Fig. 4. Predicted topology of YHV gp116 and gp64. Topology predictions were determined using TMHMM (Krogh et al., 2001). Cylinders with the number represent the predicted transmembrane domains while the solid lines represent predicted ectodomain or intra-virion domains. Arrows represent the proteolytic cleavage sites.

 
FASTA, TFASTA and BLAST searches of the deduced gp116 and gp64 sequences against GenBank/EMBL, SWISS-PROT and PIR protein databases revealed no significant similarity with other proteins including the spike glycoproteins of other nidoviruses (i.e. coronaviruses, toroviruses and arteriviruses). However, comparison with the available deduced sequence of the GAV ORF3 polyprotein (Cowley & Walker, 2002) indicated overall amino acid sequence identity of 75 %. The level of amino acid sequence identity was higher in gp64 (83 % identity) than in gp116 (71 % identity), primarily due to two significant deletions and variability in the N terminus of GAV gp116 (see Fig. 5). Comparison of individual sites in the YHV and GAV ORF3 polyproteins indicated that all cysteine residues located in the predicted glycoprotein ectodomains were conserved. All but two (N291–S293 and N711–T713 in gp116) of the potential YHV N-glycosylation sites were preserved in GAV but four potential glycosylation sites in the GAV polyprotein were not present in YHV. All four N-glycosylation sites in gp64 were preserved and five of seven gp116 N-glycosylation sites were preserved in GAV. One common glycosylation site was present in the predicted ectodomain of the N-terminal fragment of the polyprotein and one preserved glycosylation site was located in the predicted endodomain and so would not be functional. Three of eight predicted O-glycosylation sites in YHV gp116 were not conserved and the single predicted O-glycosylation site in YHV gp64 was not conserved in GAV, suggesting that this protein may contain only N-linked glycans.

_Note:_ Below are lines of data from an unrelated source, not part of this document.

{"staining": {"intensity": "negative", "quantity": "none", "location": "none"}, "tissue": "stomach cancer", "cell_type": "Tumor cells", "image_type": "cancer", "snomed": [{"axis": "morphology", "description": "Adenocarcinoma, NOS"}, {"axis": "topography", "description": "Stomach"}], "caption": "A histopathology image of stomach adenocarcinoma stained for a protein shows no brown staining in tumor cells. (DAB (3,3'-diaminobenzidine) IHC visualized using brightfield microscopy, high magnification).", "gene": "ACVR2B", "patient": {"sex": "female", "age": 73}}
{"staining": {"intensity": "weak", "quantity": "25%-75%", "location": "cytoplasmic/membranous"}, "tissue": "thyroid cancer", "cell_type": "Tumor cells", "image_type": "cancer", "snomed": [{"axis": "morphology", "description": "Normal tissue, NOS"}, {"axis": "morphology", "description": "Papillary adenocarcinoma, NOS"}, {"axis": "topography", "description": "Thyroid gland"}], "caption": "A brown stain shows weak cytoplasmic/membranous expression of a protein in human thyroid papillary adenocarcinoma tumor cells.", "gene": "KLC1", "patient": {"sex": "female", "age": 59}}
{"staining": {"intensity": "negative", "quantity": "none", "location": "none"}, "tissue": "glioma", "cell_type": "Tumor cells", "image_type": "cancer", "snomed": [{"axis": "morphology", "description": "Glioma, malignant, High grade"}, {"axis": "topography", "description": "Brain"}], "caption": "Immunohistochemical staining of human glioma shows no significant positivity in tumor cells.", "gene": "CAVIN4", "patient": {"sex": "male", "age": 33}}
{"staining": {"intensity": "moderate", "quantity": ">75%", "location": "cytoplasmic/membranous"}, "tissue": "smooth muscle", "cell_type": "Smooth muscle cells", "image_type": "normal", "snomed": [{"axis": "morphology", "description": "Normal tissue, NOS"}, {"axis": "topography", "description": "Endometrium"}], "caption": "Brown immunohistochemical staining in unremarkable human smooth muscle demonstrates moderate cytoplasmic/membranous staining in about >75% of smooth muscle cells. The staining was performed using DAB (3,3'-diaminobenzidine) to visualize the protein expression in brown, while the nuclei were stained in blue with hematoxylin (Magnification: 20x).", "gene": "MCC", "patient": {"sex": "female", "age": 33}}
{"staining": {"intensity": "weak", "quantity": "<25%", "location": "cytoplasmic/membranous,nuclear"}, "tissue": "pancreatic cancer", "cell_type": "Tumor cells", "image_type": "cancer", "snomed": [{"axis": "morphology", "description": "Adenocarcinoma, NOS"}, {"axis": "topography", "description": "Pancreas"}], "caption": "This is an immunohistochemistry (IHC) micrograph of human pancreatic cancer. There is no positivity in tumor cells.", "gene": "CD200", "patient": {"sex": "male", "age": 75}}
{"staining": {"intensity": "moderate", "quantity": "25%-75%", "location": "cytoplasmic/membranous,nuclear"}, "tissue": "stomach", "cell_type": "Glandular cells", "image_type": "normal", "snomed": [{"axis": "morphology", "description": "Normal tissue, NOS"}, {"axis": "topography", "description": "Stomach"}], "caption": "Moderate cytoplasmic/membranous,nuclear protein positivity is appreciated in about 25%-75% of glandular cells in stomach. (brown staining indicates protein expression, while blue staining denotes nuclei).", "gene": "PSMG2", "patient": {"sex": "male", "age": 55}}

View larger version (86K):
[in this window]
[in a new window]
 
Fig. 5. Comparison of protein encoded from ORF3 of YHV and GAV. Both sequences were aligned using CLUSTAL W. (Thompson et al., 1994). The fully conserved residues are shown by asterisks (*) while the highly conserved residues are shown by (+). The residue number is also indicated.

 
Expression of gp64 in E. coli
The gp64 coding region of YHV ORF3 was amplified by PCR. The forward primer spanned L1128–V1135 in ORF3 and contained an upstream in-frame initiation codon. The reverse primer spanned T1657–S1666 and included the endogenous translation termination codon. The PCR product was sequenced and cloned into pET17b expression vector. Recombinant plasmid pET17b-gp64 was transformed into E. coli BL21(DE3). As shown in Fig. 6(B), expression of recombinant gp64 was not evident by SDS-PAGE analysis and Coomassie blue staining of the E. coli whole cell lysate. However, by immunoblot analysis using polyclonal antibody against the native gp64 purified from virions, an immunoreactive ~58 kDa band was detected on the blot (lanes 3–6). The polyclonal antibody also reacted with native gp64 from purified virus (lane 7) but did not react with lysates prepared from E. coli transformed with pET17b alone (lane 1). Although the expression level was relatively poor, the size of the band was consistent with the molecular mass of gp64 calculated from the deduced amino acid sequence. The difference in molecular mass between the native and recombinant proteins is most likely due to the absence of post-translational glycosylation in E. coli. We also observed that the amount of the expressed ~58 kDa protein decreased 1 h after induction, indicating the recombinant gp64 produced in E. coli is not stable. As the transmembrane region of gp64 may cause poor expression, we subsequently generated a transmembrane-deleted construct (pET17b-gp64{Delta}T) [see Fig. 6A] by removing residues Y1627–S1666 located at the C terminus of gp64. This construct was transformed into E. coli and induced with IPTG. Again, there was no evidence of an overexpressed protein band corresponding in size to the gp64 lacking the transmembrane domain (i.e. ~56 kDa) on the Coomassie-stained gel. However, Western blot analysis of this gel revealed the presence of a strong immunoreactive band of approximately 56 kDa. The intensity of this band increased over the induction period (1–5 h), suggesting that recombinant gp64 without the transmembrane domain was more stable than full-length gp64.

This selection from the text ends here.